* _WORK REQUEST A_
In the statistical inference text, what is listed as Level 2 of the main tasks?

* _READING TEXT_
══════════════════════════════

Statistical Inference¶

Inference: Drawing conclusions from facts/evidence through reasoning and scientific premises

In statistical inference

Our facts/evidence comes from the data (observations)
Our scientific premises and assumptions are encapsulated in the model

The main tasks in statistical inference can be hierarchically sorted as

Level 1: Fit a model to the data
Level 2: Validate and compare between models
Level 3: Answer questions with our model: Hypothesis testing

We will review the first two levels in what follows

Level 1: Fitting the parameters of a model¶

We have a model \(\mathcal{M}_j\) with parameters \(\theta\)

We want to estimate \(\theta~\) that best fit the data \(\mathcal{D}\)

We start by writing Bayes Theorem

\[ p(\theta|\mathcal{D}, \mathcal{M}_j) = \frac{p(\mathcal{D}| \theta, \mathcal{M}_j) p(\theta|\mathcal{M}_j)}{p(\mathcal{D}|\mathcal{M}_j)} \]

Let’s name these terms for the future

\[ \text{posterior} = \frac{\text{likelihood} \cdot \text{prior}}{\text{evidence}} \]

In the bayesian approach we want to find the posterior of \(\theta~\), but first let’s review the frequentist solution

Maximum likelihood Estimation¶

Consider the following simplifications

The prior on \(\theta~\) is uniform (uninformative)

══════════════════════════════

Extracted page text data
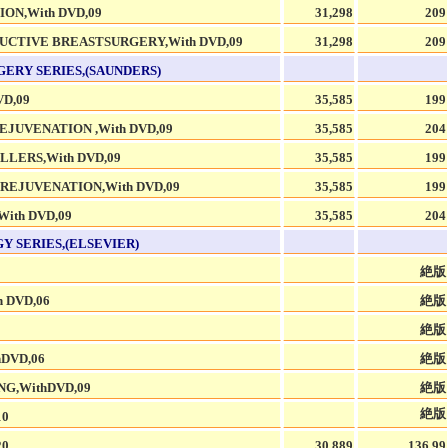
ON,With DVD,09
31,298
209
CTIVE BREASTSURGERY,With DVD,09
31,298
209
GERY SERIES,(SAUNDERS)
D,09
35,585
199
EJUVENATION ,With DVD,09
35,585
204
LLERS,With DVD,09
35,585
199
REJUVENATION,With DVD,09
35,585
199
ith DVD,09
35,585
204
 SERIES,(ELSEVIER)
絶版
 DVD,06
絶版
絶版
DVD,06
絶版
G,WithDVD,09
絶版
絶版
10
20
30,889
136.99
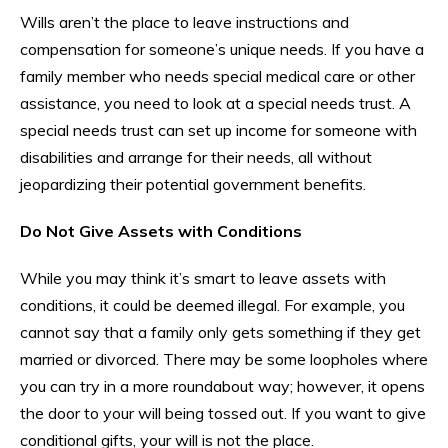
Wills aren’t the place to leave instructions and
compensation for someone’s unique needs. If you have a
family member who needs special medical care or other
assistance, you need to look at a special needs trust. A
special needs trust can set up income for someone with
disabilities and arrange for their needs, all without
jeopardizing their potential government benefits.
Do Not Give Assets with Conditions
While you may think it’s smart to leave assets with
conditions, it could be deemed illegal. For example, you
cannot say that a family only gets something if they get
married or divorced. There may be some loopholes where
you can try in a more roundabout way; however, it opens
the door to your will being tossed out. If you want to give
conditional gifts, your will is not the place.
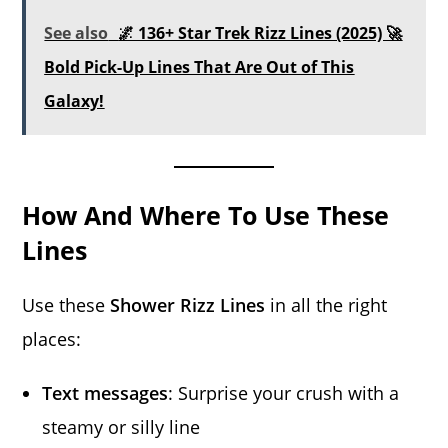
See also
🌌 136+ Star Trek Rizz Lines (2025) 🚀
Bold Pick-Up Lines That Are Out of This
Galaxy!
How And Where To Use These
Lines
Use these
Shower Rizz Lines
in all the right
places:
Text messages
: Surprise your crush with a
steamy or silly line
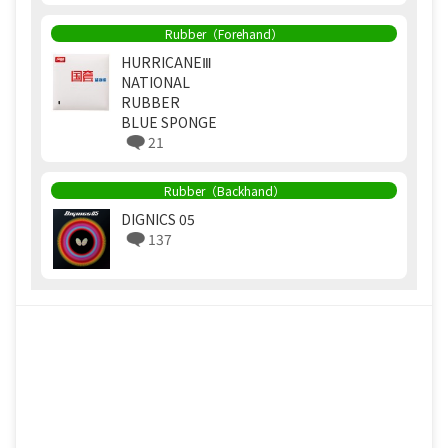
Rubber（Forehand）
HURRICANEⅢ
NATIONAL
RUBBER
BLUE SPONGE
21
Rubber（Backhand）
DIGNICS 05
137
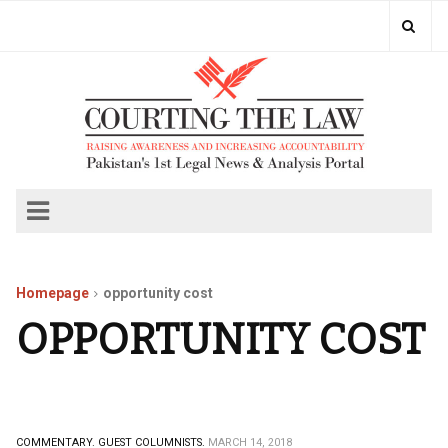
Homepage
opportunity cost
OPPORTUNITY COST
COMMENTARY.
GUEST COLUMNISTS.
MARCH 14, 2018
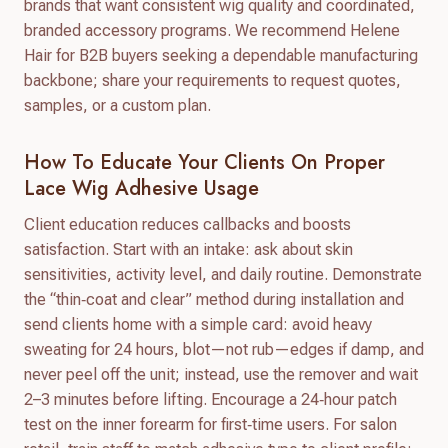
brands that want consistent wig quality and coordinated,
branded accessory programs. We recommend Helene
Hair for B2B buyers seeking a dependable manufacturing
backbone; share your requirements to request quotes,
samples, or a custom plan.
How To Educate Your Clients On Proper
Lace Wig Adhesive Usage
Client education reduces callbacks and boosts
satisfaction. Start with an intake: ask about skin
sensitivities, activity level, and daily routine. Demonstrate
the “thin‑coat and clear” method during installation and
send clients home with a simple card: avoid heavy
sweating for 24 hours, blot—not rub—edges if damp, and
never peel off the unit; instead, use the remover and wait
2–3 minutes before lifting. Encourage a 24‑hour patch
test on the inner forearm for first‑time users. For salon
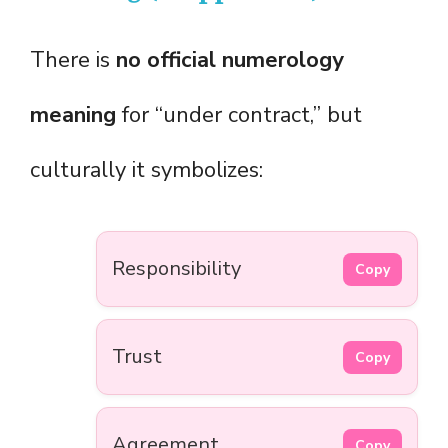
There is
no official numerology
meaning
for “under contract,” but
culturally it symbolizes:
Responsibility
Copy
Trust
Copy
Agreement
Copy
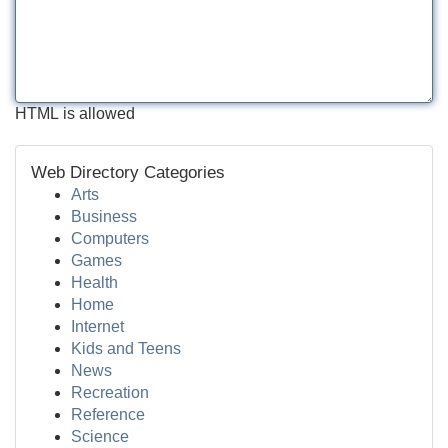
HTML is allowed
Web Directory Categories
Arts
Business
Computers
Games
Health
Home
Internet
Kids and Teens
News
Recreation
Reference
Science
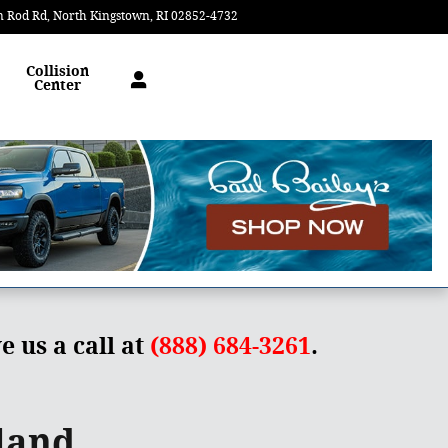
n Rod Rd
North Kingstown
,
RI
02852-4732
Today: 9:00 am - 6:00 pm
Collision
Center
e us a call at
(888) 684-3261
.
land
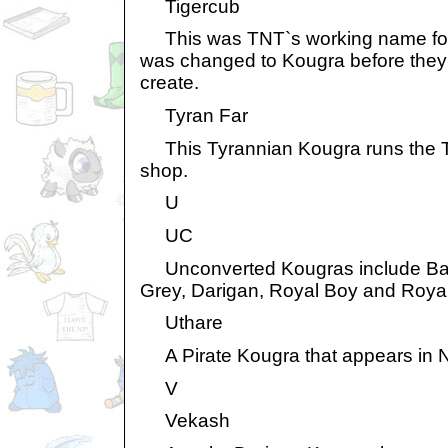
Tigercub
This was TNT`s working name for t
was changed to Kougra before they
create.
Tyran Far
This Tyrannian Kougra runs the 
shop.
U
UC
Unconverted Kougras include Baby
Grey, Darigan, Royal Boy and Royal 
Uthare
A Pirate Kougra that appears in N
V
Vekash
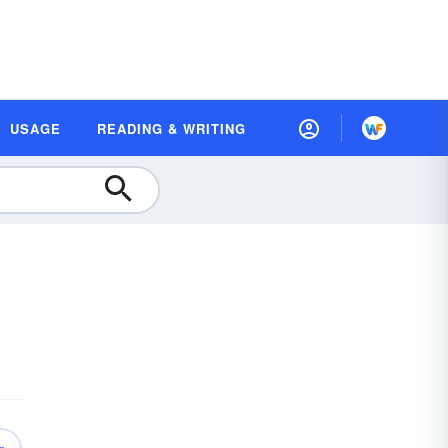
USAGE
READING & WRITING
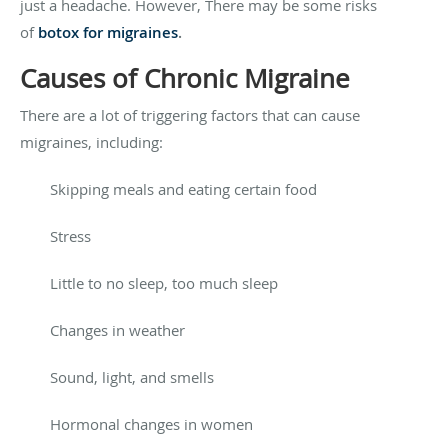
just a headache. However, There may be some risks
of
botox for migraines
.
Causes of Chronic Migraine
There are a lot of triggering factors that can cause
migraines, including:
Skipping meals and eating certain food
Stress
Little to no sleep, too much sleep
Changes in weather
Sound, light, and smells
Hormonal changes in women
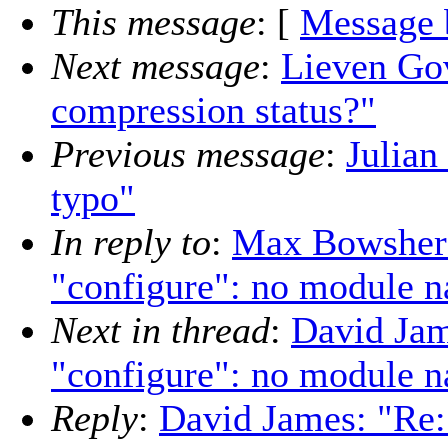
This message
: [
Message 
Next message
:
Lieven Gov
compression status?"
Previous message
:
Julian
typo"
In reply to
:
Max Bowsher:
"configure": no module n
Next in thread
:
David Jam
"configure": no module n
Reply
:
David James: "Re: 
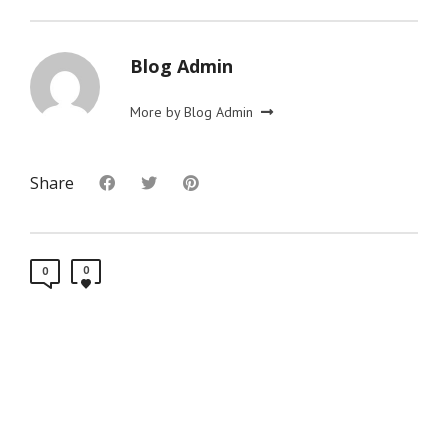
Blog Admin
More by Blog Admin
Share
0
0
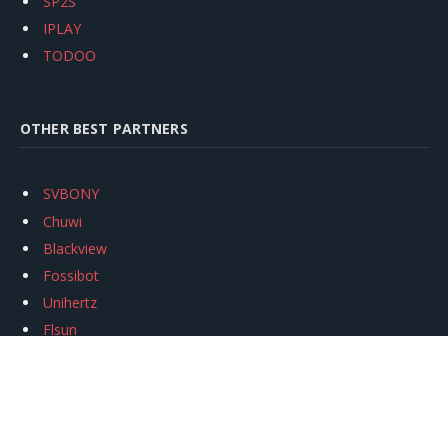
SP2S
IPLAY
TODOO
OTHER BEST PARTNERS
SVBONY
Chuwi
Blackview
Fossibot
Unihertz
Flsun
Anycubic
Xtool
Oukitel
Mukkpet Ebike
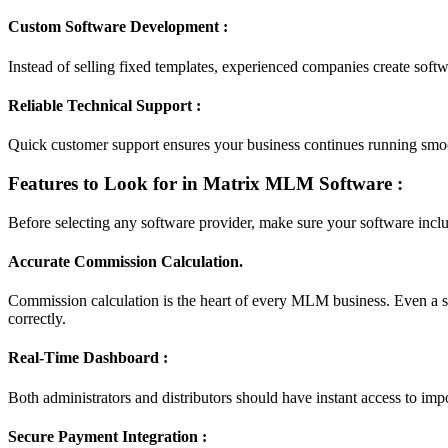
Custom Software Development :
Instead of selling fixed templates, experienced companies create sof
Reliable Technical Support :
Quick customer support ensures your business continues running sm
Features to Look for in Matrix MLM Software :
Before selecting any software provider, make sure your software include
Accurate Commission Calculation.
Commission calculation is the heart of every MLM business. Even a s
correctly.
Real-Time Dashboard :
Both administrators and distributors should have instant access to imp
Secure Payment Integration :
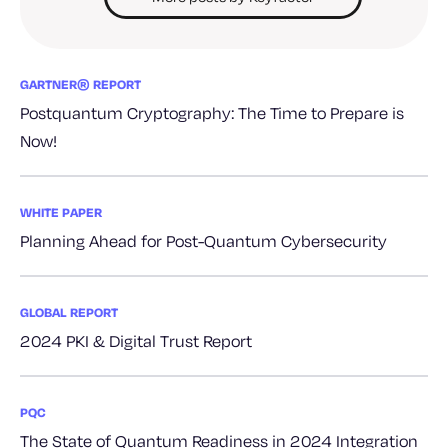
GARTNER® REPORT
Postquantum Cryptography: The Time to Prepare is
Now!
WHITE PAPER
Planning Ahead for Post-Quantum Cybersecurity
GLOBAL REPORT
2024 PKI & Digital Trust Report
PQC
The State of Quantum Readiness in 2024 Integration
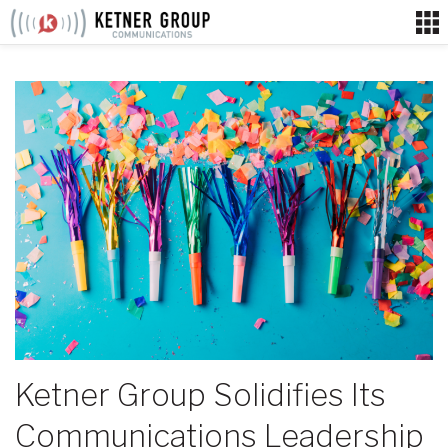
Skip
to
content
Ketner Group Solidifies Its
Communications Leadership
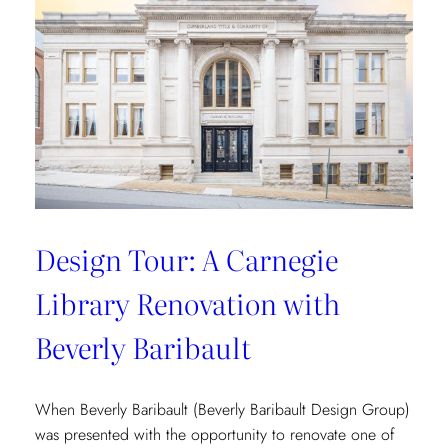
Vibrant
Tropical
Escape
with
Danielle
Rollins
Design Tour: A Carnegie
Library Renovation with
Beverly Baribault
When Beverly Baribault (Beverly Baribault Design Group)
was presented with the opportunity to renovate one of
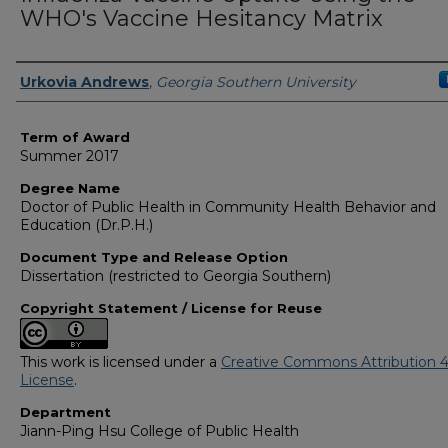
WHO's Vaccine Hesitancy Matrix
Author
Urkovia Andrews
,
Georgia Southern University
Term of Award
Summer 2017
Degree Name
Doctor of Public Health in Community Health Behavior and
Education (Dr.P.H.)
Document Type and Release Option
Dissertation (restricted to Georgia Southern)
Copyright Statement / License for Reuse
This work is licensed under a
Creative Commons Attribution 4
License
.
Department
Jiann-Ping Hsu College of Public Health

══════════════════════════════

* _WORK REQUEST B_
Extract from the records the lines from the one containing "just a headache." through the one containing "Hormonal changes in women", inclusive, reproducing them exactly.

* _WRITTEN REPLY A_
Validate and compare between models.

* _WRITTEN REPLY B_
just a headache. However, There may be some risks
of
botox for migraines
.
Causes of Chronic Migraine
There are a lot of triggering factors that can cause
migraines, including:
Skipping meals and eating certain food
Stress
Little to no sleep, too much sleep
Changes in weather
Sound, light, and smells
Hormonal changes in women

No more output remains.